The Geek and The Deek at the Breakfast Table – Where Science and Religion Collide.

As I have mentioned elsewhere, my dear C is a biologist with the Dept. of Conservation.  Our children call her “Captain Planet”, and describe her as a “nature geek”.

Such is not my background.

I am a deacon in The Episcopal Church and happily serve at St. John’s – Tower Grove.  Our children call me “The Deacon of Dibley”, and some street people in Tower Grove simply call me “Deek”.

So, the Geek and the Deek sit at their breakfast table every morning, sharing coffee and each other’s unique perspectives on all things scientific and theological.

For example, I once mentioned in passing to a friend that our neighbor owns about twenty acres of land.  Next morning at the table, I heard, “Why did you tell Joe that Doug owns twenty acres?  It’s ten. “

Me: “I did?  I misspoke.  So?”

C: “But you lied to him.  It’s ten, not twenty.  It was not the truth.”

Me: “Why do you think the facts are the truth?”

I smile as I write this, for we have many variations of this same conversation quite often.  My dear geek, C, sees facts as that which best reflects reality, and I do not.  Facts are wonderful things and I use them as much as the next person, but I think they have their limits and certainly do not define “truth”.

I have experienced many things in my life that transcend facts, and are as real as any data collected in a lab – transcendent things like love, beauty, and God’s presence.  They are that which transcends the natural world and reveals a larger reality.

Like my relationship with facts, C thinks the transcendent in a wonderful thing, too, and she herself is quite attuned to it, but…on many occasions, the geek in her raises an index finger at the breakfast table and starts a new chat with the words, “Let me play devil’s advocate for a second…”   She then proceeds to challenge a notion that is bereft of hard facts, pricking holes in it with the skill of an Italian assassin wielding a stiletto.

The virgin birth came up again during Advent last week, which we have discussed several times over the years.  The notion of a conception without a biological sperm donor rails against all her science and good sense, so she occasionally pokes at it, looking for chinks in its armor.

C: “Let me play devil’s advocate for a second.  What real need was there for the virgin birth?  I mean, if Jesus was conceived in the biologically normal way and God decided that Jesus still was the Messiah, would Jesus be any less than the Messiah?”
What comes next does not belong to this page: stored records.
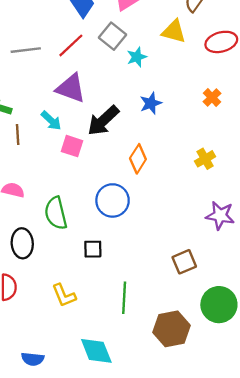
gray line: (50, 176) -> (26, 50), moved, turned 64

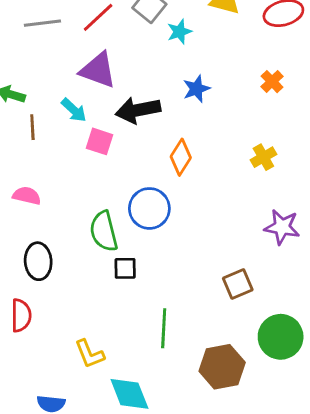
black arrow: (103, 121) -> (138, 110), turned 32
green semicircle: (56, 213) -> (104, 231), moved
yellow L-shape: (64, 295) -> (89, 354), moved

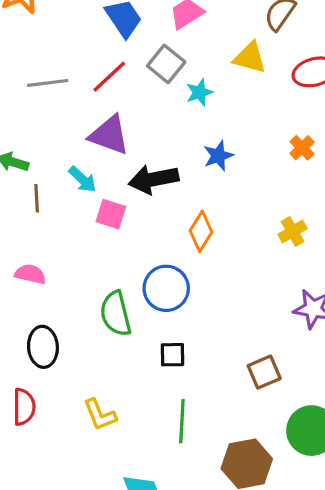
black square: (125, 268) -> (173, 355), moved
yellow L-shape: (89, 354) -> (100, 415), moved

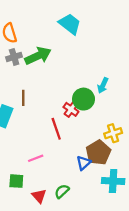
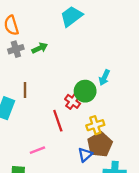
cyan trapezoid: (70, 24) -> (71, 16), turned -75
green arrow: (38, 56) -> (40, 48), size x0.6
yellow cross: (113, 133) -> (95, 125), moved

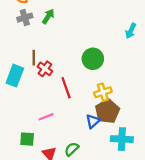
green arrow: (40, 48) -> (48, 16), turned -32
cyan arrow: (104, 78) -> (131, 31), moved
red cross: (73, 101) -> (45, 69), moved

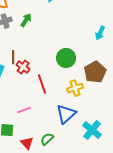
brown pentagon: (107, 111) -> (95, 72), moved
blue triangle: (93, 121) -> (66, 114), size x1.5
cyan cross: (122, 139) -> (92, 130), turned 36

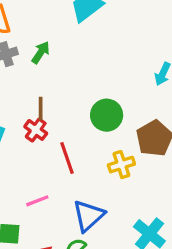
brown line: (13, 57) -> (41, 109), moved
blue triangle: (66, 114) -> (88, 216), moved

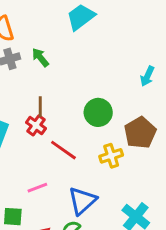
green arrow: (41, 52) -> (40, 57), turned -72
red line: (67, 158) -> (63, 150), turned -36

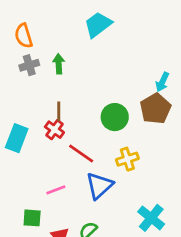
green arrow: (40, 57) -> (59, 64), turned 36
brown pentagon: (140, 133) -> (155, 109), moved
blue triangle: (82, 201) -> (99, 186), moved

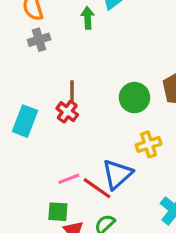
green arrow: (59, 64) -> (88, 18), moved
red line: (81, 153) -> (97, 188), moved
green square: (32, 218) -> (58, 212), moved

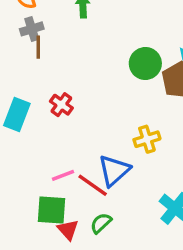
brown line: (72, 91) -> (38, 47), moved
green circle: (134, 98) -> (145, 64), moved
green square: (58, 212) -> (52, 210), size x1.4

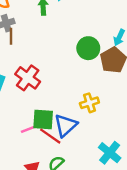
red cross: (61, 105) -> (28, 78), size x1.5
green square: (52, 210) -> (43, 119), moved

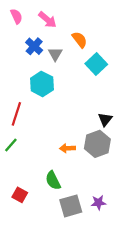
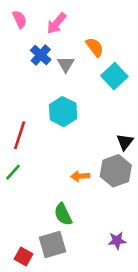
pink arrow: (47, 20) -> (56, 23), turned 90
cyan hexagon: (42, 84) -> (63, 112), moved
red square: (20, 195) -> (24, 256), moved
gray square: (71, 206) -> (53, 245), moved

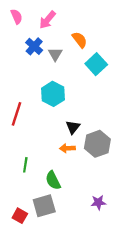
black triangle: (125, 142) -> (73, 127), moved
green line: (13, 172) -> (25, 165), moved, turned -32

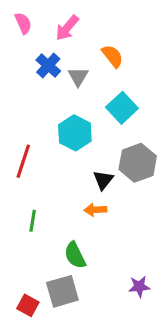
cyan square: (96, 64) -> (122, 108), moved
gray hexagon: (97, 144) -> (138, 163), moved
green line: (25, 165) -> (33, 221), moved

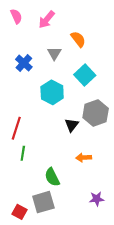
blue cross: (48, 66) -> (24, 63), moved
red line: (23, 161) -> (16, 128), moved
orange arrow: (95, 210) -> (84, 158), moved

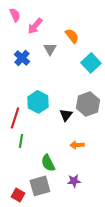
pink arrow: (47, 20) -> (35, 26), moved
cyan square: (85, 75) -> (91, 63), moved
cyan hexagon: (52, 92) -> (38, 102), moved
purple star: (97, 199) -> (74, 181), moved

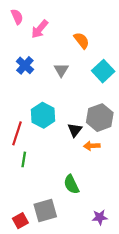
gray triangle: (50, 49) -> (61, 70), moved
orange arrow: (77, 145) -> (92, 146), moved
green semicircle: (48, 163) -> (71, 184), moved
purple star: (74, 181) -> (100, 217), moved
red square: (18, 195) -> (20, 221), turned 32

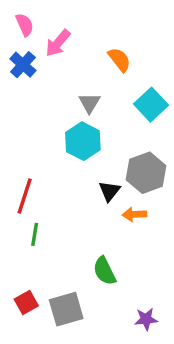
blue cross: (25, 65) -> (23, 65), moved
cyan hexagon: (43, 115) -> (83, 141), moved
red square: (20, 221) -> (26, 303), moved

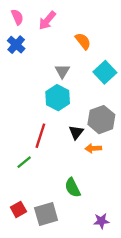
pink arrow: (58, 43) -> (47, 20), moved
red line: (25, 196) -> (40, 136), moved
green line: (35, 234) -> (24, 162), turned 42

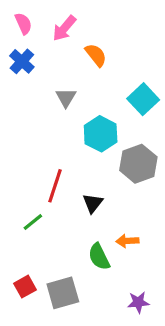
orange semicircle: (83, 41) -> (96, 55), moved
gray triangle: (62, 71) -> (66, 98), moved
cyan hexagon: (58, 98) -> (101, 134), moved
black triangle: (76, 132) -> (93, 203), moved
orange arrow: (93, 148) -> (127, 241), moved

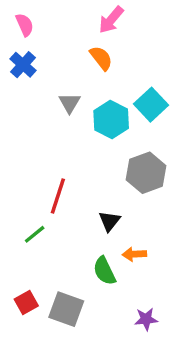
pink arrow: (64, 28) -> (111, 20), moved
cyan hexagon: (101, 134) -> (111, 120), moved
black triangle: (93, 203) -> (109, 221), moved
gray square: (63, 293) -> (66, 309), turned 36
Now please understand, I graduated from ESM, not Sewanee, so some of her questions are a real stretch for me.  I try my best, though.

Me: “Well, that’s a good question.  I think that, if God had deemed it okay, it would be okay.  After all, God is God.”

C: “So, why did he?  Why did God make it that much harder to believe in Jesus Christ with the whole virgin birth thing?”

And this post-modern deek thinks, “Harder?  Why is it harder?”

Not being a geek who sees God in the wonderful puzzle of facts this world is, but rather being a deek who finds God in the music of Vaughn-Williams, I’m not interested in the facts of the story, but the truth of the story.  For me, the virgin birth is true because the story and the wisdom therein are so immediately wonderful and irrational that it must be true.  It can only be true.

It is true like a poem by Basho or Rumi is true.  It is true like a painting by Van Gogh or a hymn by Gustav Holtz is true.  They transcend facts, yet pose a great truth.  So, how do I respond to my wife and her wonderfully scientific frame-of-mind, a frame-of-mind created by God that discovers all these facts that have done things like cure cancer and invent cell phones?  I answer C, going for the good old, safe, multiple-choice answer.

Me: “I don’t know why.  It was written in a time when folk-heroes were supposed to be sired by a god, which made them semi-divine, like Hercules. It validates their authority to speak for God.    For many people, it also fits a way of reading the Old Testament; it fulfills what some people consider a prophecy, and validates Jesus as divine.  Or it actually happened, like we read in the Gospel of John.  You know – a miracle?  Miracles are, at base, unusual events that create faith.  Some events are small, others huge.  Just remember that no one is going to require you to believe in the virgin birth as factual; that’s between you and God.  And consider that it points to something other than hard facts.”

C: “Which is?”

Me: “Jesus Christ is a unique person, favored by God like no other.  In fact, we believe he is God.”

C: “Ok…just checking…leaves a lot of questions, though…”

Me: “Yes, dear.  That’s why we’re Piskies.  We can rest comfortably in paradox and not always require an answer.”

C: “Uh huh………………but let me ask you another question:  why do you used the present tense about Jesus…’Jesus IS a unique person’, ‘he IS God’….”

Sigh.  The Geek and the Deek have many chats such as these.  They are a delight, even if they never end.